• mina86.com

  • Categories
  • Code
  • Contact
  • Regular expressions are broken

    Posted by Michał ‘mina86’ Nazarewicz on 28th of February 2021

    Quick! What does re.search('foo|foobar', 'foobarbaz').group() produce? Or for those not fluent in Python, how about /foo|foobar/.exec('foobarbaz')? Or to put it into words, what part of string foobarbaz will a foo|foobar regular expression match?

    foo foobar

    Perhaps it’s just me, but I expected the result to be foobar. That is, for the regular expression to match the longest leftmost substring. Alas, that’s not what is happening. Instead, Python’s and JavaScript’s regex engine will only match foo prefix.

    Knowing that, what does re.search('foobar|foo', 'foobarbaz').group() produce (notice the subexpressions in the alternation are swapped). This can be reasoned in two ways: either order of branches in the alternation doesn’t matter — in which case the result should be the same as before, i.e. foo — or it does matter — and now the result will be foobar.

    A computer scientist might lean towards the first option but a software engineer will know it’s the second.

    I’ve decided to check a whole bunch of tools, languages and libraries to see how they all behave. For those curious, code for all tests is of course available in a source repository. Various UNIX utilities passed the verification so long as they did not use Perl Compatible Regular Expressions (PCRE). Passed here means they produced the same result regardless of the order of the subexpressions in the alternation. Anything claiming to be using POSIX compatible engine (e.g. std::regex::extended form C++) worked correctly as well. The rest didn’t bode so well.

    ToolResult
    BusyBox 1.29 AWK, grep & sed✓ Pass, with and without -E
    GNU AWK 5.1, grep 3.6 & sed 4.7✓ Pass, with and without -E
    GNU grep 3.6 with -P (PCRE)✗ Failure
    Emacs 28.0.50✗ Failure
    C (regex.h, glibc 2.31)✓ Pass, with and without REG_EXTENDED
    C++ (libstdc++ 10.2 & libc++ 10.0)✗ Failure when using the default (ECMAScript)
    ✓ Pass when using other formats
    C++ RE2✗ Failure
    Java (OpenJDK 11)✗ Failure
    Rust (regex 1.4)✗ Failure
    JavaScript Carakan (Opera 12.16)✗ Failure
    JavaScript Chakra (Edge 90)✗ Failure
    JavaScript SpiderMonkey (Firefox 78)✗ Failure
    JavaScript V8 (Chromium 88, Opera 74)✗ Failure
    CPython 2.7 & 3.9✗ Failure
    PyPy 7.2 (Python 2 & 3)✗ Failure
    Jython 2.7✗ Failure
    PHP 8.0 & 5.6 preg✗ Failure
    PHP 8.0 & 5.6 mb_ereg✗ Failure
    PHP 5.6 ereg✓ Pass
    Ruby 2.7✗ Failure

    PHP’s ereg stands out with it passing the checks. That is to be expected since the ereg family of functions is based on regex.h. Sadly it has been removed in PHP 7.0 leaving only PCRE and mb_ereg left. The latter (which is a multibyte variant) does not share its namesake’s behaviour.

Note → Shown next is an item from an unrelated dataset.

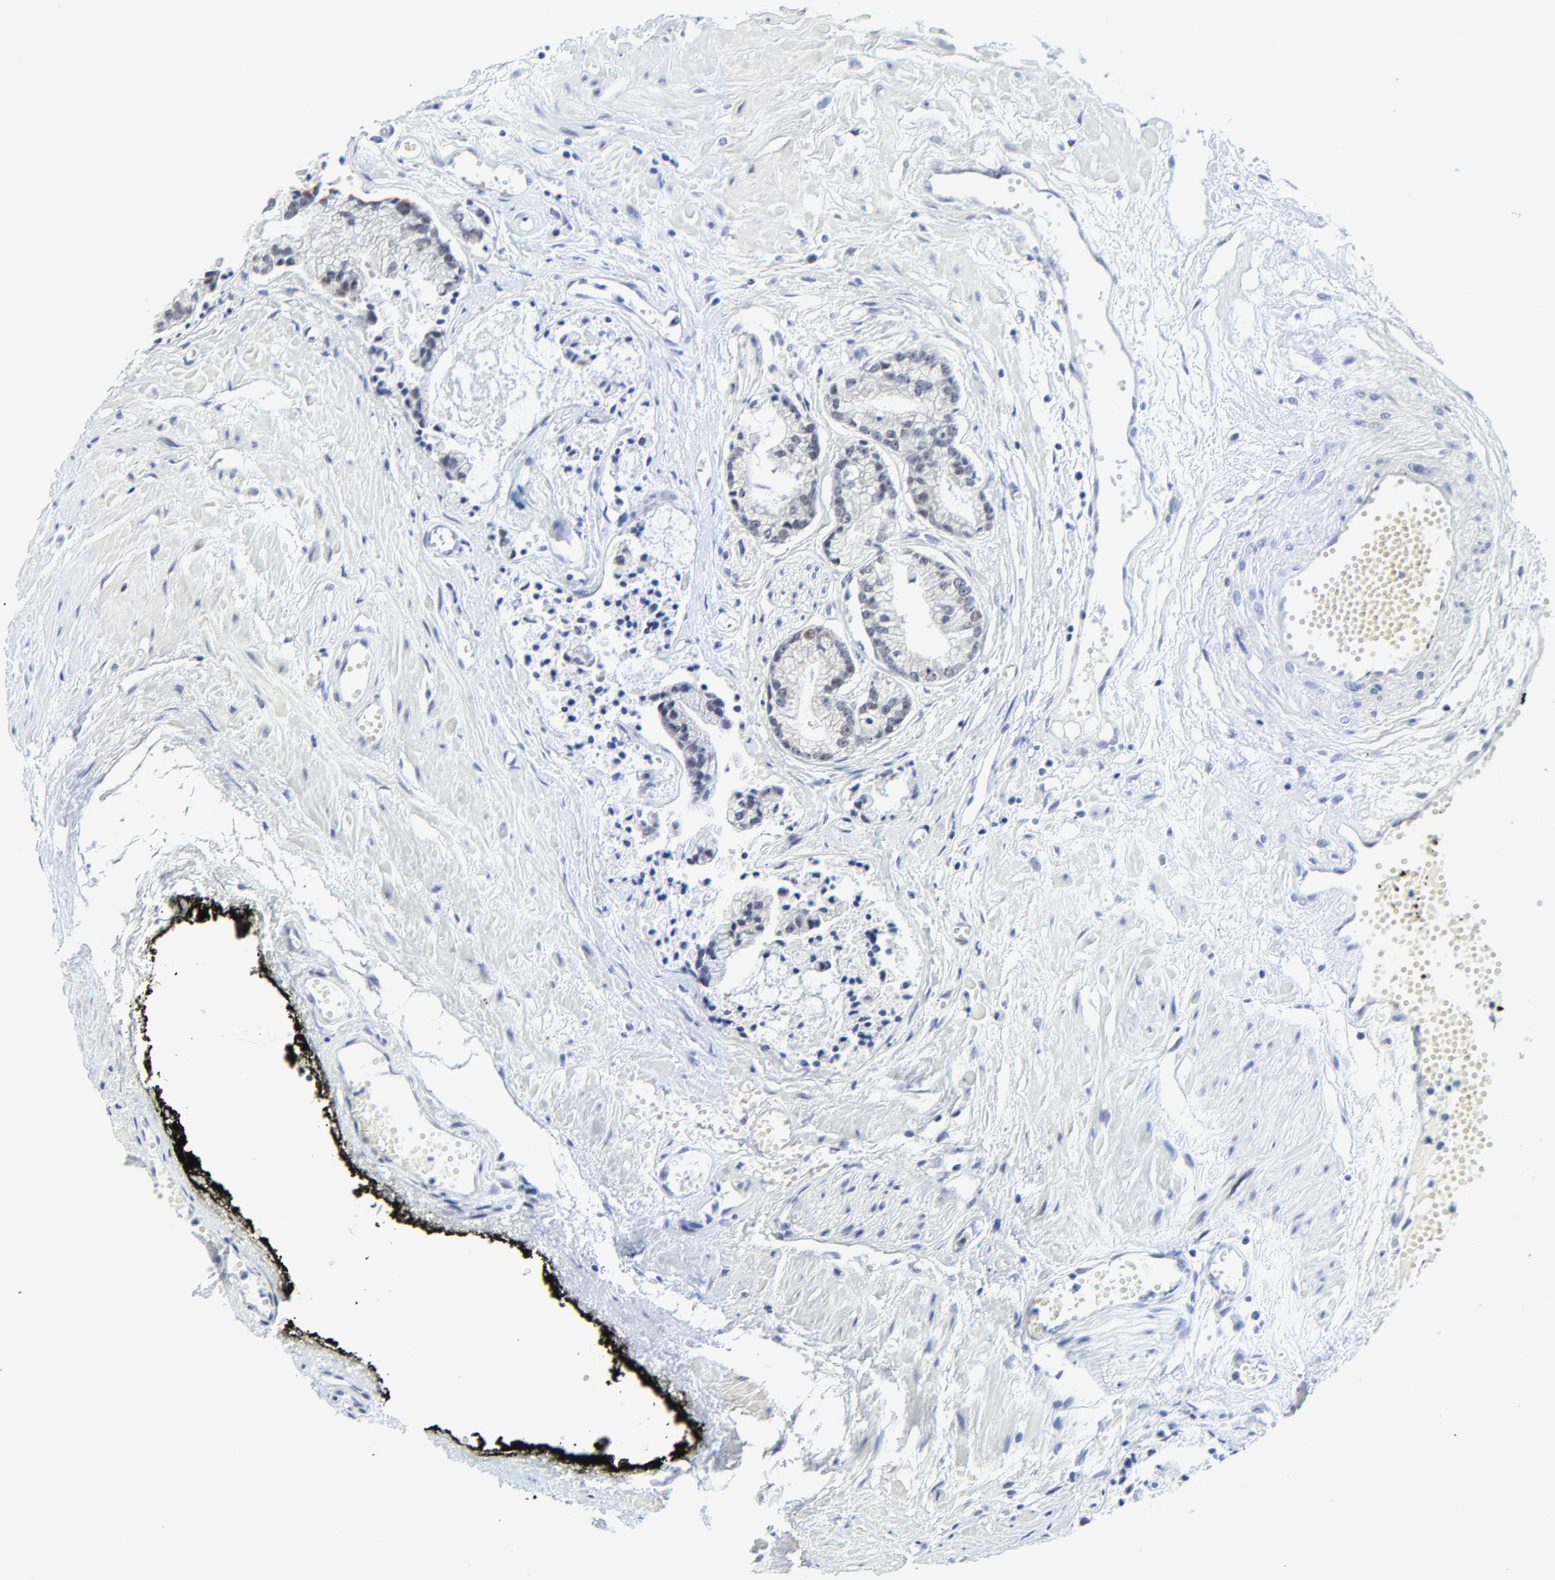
{"staining": {"intensity": "weak", "quantity": "<25%", "location": "nuclear"}, "tissue": "prostate cancer", "cell_type": "Tumor cells", "image_type": "cancer", "snomed": [{"axis": "morphology", "description": "Adenocarcinoma, High grade"}, {"axis": "topography", "description": "Prostate"}], "caption": "Immunohistochemical staining of human prostate cancer exhibits no significant staining in tumor cells.", "gene": "ZNF589", "patient": {"sex": "male", "age": 56}}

    Rust’s regex crate is noteworthy for another reason. It includes a shortest_match method which turns out to be a lie. Rather than returning the shortest match it’s an optimisation returning position of the end of the matching substring. It’s a step between answering whether regex matched at all and returning full capture group information. While it may be useful, the name is confusing.

    And there you have it. Another one to the ‘regular expressions are weird’ box giving some more credence to the old adage: ‘A man had a problem and decided to use a regex. Now he has two problems.’

    Addendum

    In March 2023, Andrew Gallant (author of Rust regex crate) pointed out that the described behaviour is intended and corresponds to how POSIX and Perl define regexes. He also mentioned advantages of the behaviour chosen in regex crate. This suggest that labelling it ‘broken’ is perhaps unfair. I maintain my opinion based on alternation being a commutative operation. Just like 3 + 6 and 6 + 3 should produce results which behave the same way, foo|foobar and foobar|foo should behave the same way.